Ces générations futures, chacun sait qu'elles sont l'essentiel. Que sur elles, reposent vos espoirs pour l'avenir du Liban. Chacun connaît ici, Monsieur le Premier Ministre, votre engagement en faveur de l'éducation. Nous connaissons tous vos efforts pour donner aux jeunes libanais une formation et un avenir. Je rends hommage à l'oeuvre accomplie par votre Fondation, avec les milliers et les milliers de bourses qu'elle a offertes aux jeunes Libanais comme autant de chances de réussir dans leur vie.

Je souhaite saluer aussi votre affection pour la France, sa culture, sa langue que vous avez apprise et que vous maniez désormais si bien.

La France, vous l'avez vraiment découverte il y a près de vingt ans. Etrangement, c'était en Arabie Saoudite, au contact de nos entreprises et de nos ingénieurs. Vous en aviez alors mesuré les capacités, les compétences, le savoir-faire. A cette époque, vous décidiez d'installer une société à Paris. Vous y reviendrez souvent comme vous reviendrez souvent dans notre Midi dont les paysages de montagnes vous rappellent peut-être parfois le Liban.

Depuis toutes ces années, la France occupe une place importante dans votre coeur. Et lorsque le Liban a enfin tourné la page de la guerre, vous n'avez eu de cesse de renforcer les liens entre nos deux pays.

Grâce à vous, fonctionnera dès l'an prochain, sur le campus de Clémenceau, la nouvelle Ecole Supérieure des Affaires dont nous venons d'inaugurer le site. Parce que vous l'avez souhaité, la France accroîtra son aide à l'ensemble des institutions universitaires libanaises et sa coopération. J'en ai parlé ce soir avec les recteurs des six universités.
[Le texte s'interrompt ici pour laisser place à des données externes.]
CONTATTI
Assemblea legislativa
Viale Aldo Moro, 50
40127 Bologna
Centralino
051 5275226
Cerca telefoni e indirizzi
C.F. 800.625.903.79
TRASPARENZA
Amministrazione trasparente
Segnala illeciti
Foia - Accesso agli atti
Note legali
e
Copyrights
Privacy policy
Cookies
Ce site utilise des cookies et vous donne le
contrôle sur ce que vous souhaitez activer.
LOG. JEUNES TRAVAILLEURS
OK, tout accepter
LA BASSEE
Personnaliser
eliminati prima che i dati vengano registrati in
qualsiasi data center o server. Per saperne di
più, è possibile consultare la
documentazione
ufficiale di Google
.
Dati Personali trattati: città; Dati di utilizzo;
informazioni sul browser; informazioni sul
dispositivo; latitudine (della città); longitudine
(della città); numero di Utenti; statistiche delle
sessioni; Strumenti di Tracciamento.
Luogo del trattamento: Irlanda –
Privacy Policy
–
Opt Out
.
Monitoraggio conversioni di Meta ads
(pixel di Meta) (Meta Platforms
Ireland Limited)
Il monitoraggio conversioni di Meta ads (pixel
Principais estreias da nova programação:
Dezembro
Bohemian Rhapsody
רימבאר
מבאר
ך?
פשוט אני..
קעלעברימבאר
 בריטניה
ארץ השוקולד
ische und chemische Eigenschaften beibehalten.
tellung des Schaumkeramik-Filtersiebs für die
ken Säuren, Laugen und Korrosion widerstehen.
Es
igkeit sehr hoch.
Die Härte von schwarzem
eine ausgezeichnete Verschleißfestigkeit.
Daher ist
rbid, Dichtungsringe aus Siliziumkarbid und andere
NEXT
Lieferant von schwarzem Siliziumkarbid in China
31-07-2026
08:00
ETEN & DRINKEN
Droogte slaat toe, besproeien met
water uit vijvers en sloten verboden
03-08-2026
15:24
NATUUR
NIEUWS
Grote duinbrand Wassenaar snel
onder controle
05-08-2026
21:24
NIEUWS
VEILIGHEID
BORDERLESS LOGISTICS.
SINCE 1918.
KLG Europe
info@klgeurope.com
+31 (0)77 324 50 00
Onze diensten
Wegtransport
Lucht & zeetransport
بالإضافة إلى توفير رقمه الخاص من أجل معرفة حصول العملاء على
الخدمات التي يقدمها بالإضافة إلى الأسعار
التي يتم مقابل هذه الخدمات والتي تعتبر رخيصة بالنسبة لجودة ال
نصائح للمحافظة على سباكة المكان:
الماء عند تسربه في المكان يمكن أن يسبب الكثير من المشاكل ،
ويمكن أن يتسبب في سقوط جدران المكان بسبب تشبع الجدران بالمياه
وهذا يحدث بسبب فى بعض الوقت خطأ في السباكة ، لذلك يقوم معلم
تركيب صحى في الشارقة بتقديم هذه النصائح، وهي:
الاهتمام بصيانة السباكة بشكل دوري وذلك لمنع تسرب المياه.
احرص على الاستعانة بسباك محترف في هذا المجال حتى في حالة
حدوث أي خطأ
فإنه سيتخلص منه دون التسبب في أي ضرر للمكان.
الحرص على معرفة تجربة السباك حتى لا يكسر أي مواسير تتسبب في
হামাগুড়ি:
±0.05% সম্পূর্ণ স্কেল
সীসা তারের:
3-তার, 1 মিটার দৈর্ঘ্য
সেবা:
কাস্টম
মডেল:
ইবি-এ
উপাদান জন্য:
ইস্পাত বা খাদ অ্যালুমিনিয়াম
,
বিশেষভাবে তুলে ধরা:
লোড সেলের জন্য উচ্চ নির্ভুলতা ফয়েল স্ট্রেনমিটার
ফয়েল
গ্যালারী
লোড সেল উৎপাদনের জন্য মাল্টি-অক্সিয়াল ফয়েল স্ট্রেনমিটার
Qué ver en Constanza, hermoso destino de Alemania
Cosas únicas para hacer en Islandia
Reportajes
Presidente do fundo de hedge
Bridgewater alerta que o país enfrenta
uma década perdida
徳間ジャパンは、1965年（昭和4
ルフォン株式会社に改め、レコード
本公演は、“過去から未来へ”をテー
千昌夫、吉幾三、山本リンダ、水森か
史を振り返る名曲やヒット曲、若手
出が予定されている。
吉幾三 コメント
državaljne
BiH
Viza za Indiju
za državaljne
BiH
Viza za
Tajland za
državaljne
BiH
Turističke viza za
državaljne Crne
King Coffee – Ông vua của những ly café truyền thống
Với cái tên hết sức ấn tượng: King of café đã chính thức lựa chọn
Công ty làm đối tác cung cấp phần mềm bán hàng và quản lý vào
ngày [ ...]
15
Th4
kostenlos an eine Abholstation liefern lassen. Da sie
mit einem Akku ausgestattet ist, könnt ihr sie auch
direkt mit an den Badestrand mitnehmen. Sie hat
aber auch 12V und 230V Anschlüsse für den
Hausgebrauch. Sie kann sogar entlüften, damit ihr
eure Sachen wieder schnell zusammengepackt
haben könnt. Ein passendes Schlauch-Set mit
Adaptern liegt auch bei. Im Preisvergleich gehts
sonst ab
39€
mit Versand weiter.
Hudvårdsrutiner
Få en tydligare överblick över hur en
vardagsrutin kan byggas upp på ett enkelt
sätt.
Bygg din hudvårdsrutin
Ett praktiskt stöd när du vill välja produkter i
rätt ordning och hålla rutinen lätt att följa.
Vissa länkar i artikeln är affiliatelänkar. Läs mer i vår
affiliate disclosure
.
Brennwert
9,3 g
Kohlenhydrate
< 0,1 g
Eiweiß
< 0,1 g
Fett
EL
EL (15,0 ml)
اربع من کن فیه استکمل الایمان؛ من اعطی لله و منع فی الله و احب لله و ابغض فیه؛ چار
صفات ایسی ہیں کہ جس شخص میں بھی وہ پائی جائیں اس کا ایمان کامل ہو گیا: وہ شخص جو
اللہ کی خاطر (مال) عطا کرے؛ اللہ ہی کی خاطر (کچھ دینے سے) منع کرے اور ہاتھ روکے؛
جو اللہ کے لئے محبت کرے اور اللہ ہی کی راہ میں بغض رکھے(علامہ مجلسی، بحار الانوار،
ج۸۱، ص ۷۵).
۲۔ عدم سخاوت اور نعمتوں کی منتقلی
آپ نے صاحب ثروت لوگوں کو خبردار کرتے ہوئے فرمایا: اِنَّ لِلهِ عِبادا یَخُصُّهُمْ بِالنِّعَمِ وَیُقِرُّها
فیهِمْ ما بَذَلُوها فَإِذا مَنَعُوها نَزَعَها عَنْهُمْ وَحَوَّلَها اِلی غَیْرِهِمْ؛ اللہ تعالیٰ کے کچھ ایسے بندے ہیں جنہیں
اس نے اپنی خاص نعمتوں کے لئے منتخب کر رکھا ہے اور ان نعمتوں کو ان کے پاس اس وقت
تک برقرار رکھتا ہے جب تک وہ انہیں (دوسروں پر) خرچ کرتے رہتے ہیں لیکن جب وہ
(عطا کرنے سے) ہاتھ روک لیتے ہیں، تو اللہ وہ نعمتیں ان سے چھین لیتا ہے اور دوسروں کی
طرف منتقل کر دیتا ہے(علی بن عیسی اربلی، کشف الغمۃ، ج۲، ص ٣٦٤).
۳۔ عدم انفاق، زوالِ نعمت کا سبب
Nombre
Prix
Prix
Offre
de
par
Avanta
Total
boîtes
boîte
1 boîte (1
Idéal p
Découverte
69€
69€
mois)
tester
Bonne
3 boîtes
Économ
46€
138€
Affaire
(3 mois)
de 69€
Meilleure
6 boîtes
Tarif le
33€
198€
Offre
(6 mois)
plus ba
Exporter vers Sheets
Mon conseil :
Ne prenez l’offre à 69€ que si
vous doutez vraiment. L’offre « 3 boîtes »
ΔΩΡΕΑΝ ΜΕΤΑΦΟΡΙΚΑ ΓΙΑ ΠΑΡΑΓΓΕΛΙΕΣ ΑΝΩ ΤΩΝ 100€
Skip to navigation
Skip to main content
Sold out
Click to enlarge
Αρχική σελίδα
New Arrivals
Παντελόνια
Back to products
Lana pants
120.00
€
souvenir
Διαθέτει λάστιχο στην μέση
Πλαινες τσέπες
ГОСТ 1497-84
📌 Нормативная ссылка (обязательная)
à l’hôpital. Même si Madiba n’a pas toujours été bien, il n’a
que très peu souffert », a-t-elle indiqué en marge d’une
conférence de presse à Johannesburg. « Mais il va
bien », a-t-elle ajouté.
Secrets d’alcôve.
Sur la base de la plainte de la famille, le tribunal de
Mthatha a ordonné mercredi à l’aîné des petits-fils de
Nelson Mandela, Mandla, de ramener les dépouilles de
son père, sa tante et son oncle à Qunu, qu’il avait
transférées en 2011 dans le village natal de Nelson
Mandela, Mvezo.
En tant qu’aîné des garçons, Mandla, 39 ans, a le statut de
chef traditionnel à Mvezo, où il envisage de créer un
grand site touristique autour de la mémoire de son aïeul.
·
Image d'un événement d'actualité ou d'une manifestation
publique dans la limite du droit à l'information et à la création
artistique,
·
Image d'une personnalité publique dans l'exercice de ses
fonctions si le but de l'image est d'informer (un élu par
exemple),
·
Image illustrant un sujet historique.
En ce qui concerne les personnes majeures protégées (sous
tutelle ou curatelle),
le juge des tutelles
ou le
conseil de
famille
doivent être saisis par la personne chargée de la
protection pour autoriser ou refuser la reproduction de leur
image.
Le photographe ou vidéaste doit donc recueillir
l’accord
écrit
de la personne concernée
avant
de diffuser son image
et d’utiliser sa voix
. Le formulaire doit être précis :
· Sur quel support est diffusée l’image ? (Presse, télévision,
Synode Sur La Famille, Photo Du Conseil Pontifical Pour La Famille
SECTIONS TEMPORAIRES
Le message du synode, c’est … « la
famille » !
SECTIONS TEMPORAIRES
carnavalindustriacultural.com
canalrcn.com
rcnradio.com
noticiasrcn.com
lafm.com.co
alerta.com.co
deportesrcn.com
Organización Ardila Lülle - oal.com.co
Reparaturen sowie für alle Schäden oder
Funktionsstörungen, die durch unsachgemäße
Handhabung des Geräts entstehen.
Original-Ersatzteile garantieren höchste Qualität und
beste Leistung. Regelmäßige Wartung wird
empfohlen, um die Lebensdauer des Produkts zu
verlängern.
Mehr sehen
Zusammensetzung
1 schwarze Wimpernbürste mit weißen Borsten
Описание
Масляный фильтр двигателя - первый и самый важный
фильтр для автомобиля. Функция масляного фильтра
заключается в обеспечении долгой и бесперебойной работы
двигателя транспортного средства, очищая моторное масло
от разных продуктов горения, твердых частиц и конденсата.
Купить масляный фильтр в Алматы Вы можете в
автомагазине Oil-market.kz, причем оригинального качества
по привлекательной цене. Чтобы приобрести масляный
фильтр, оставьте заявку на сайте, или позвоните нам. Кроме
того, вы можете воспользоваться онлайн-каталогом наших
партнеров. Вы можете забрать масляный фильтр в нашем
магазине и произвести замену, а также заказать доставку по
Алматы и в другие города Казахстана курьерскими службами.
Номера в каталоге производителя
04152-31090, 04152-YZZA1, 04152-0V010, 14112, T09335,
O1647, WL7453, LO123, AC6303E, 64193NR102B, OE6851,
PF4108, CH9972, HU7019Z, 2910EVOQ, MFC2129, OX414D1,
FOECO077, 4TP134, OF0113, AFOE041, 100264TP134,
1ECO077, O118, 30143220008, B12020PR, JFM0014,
Enfin, s'il m'est permis de faire parler un peu mon coeur, j'évoquerai l'ami. Dans la vie, chacun connaît des hauts et des bas. Et bien, mon cher ami, je me souviens que votre épouse et vous-même avez été présents dans les instants de bonheur comme dans les heures difficiles. Que vous l'avez été avec toujours infiniment de tact, de gentillesse, de chaleur. Je ne l'oublierai pas.

Mon épouse n'a pu m'accompagner dans ce voyage, ayant souhaité rester auprès de notre fille et de notre petit-fils. Mais elle garde le précieux souvenir des moments passés ensemble et elle se joint à moi pour former à votre intention, à celle de votre épouse et de votre famille tout entière, à l'intention aussi de tous les Libanais, des voeux de bonheur, de paix et de prospérité.

Pour toutes ces raisons, pour tout ce que vous accomplissez afin de restaurer le Liban dans son indépendance, dans sa pleine souveraineté et pour lui rendre sa prospérité ; pour votre attachement profond à la France et aux Français ; en vertu aussi de cette amitié personnelle qui nous lie, je vais avoir l'immense plaisir, Monsieur le Premier Ministre, de vous remettre les insignes de Grand-Croix de la Légion d'Honneur, la plus haute de nos distinctions, ceci en témoignage de l'estime et de l'amitié de la France.

Rafic HARIRI, au nom de la République française, nous vous élevons à la dignité de Grand-Croix dans l'Ordre national de la Légion d'Honneur.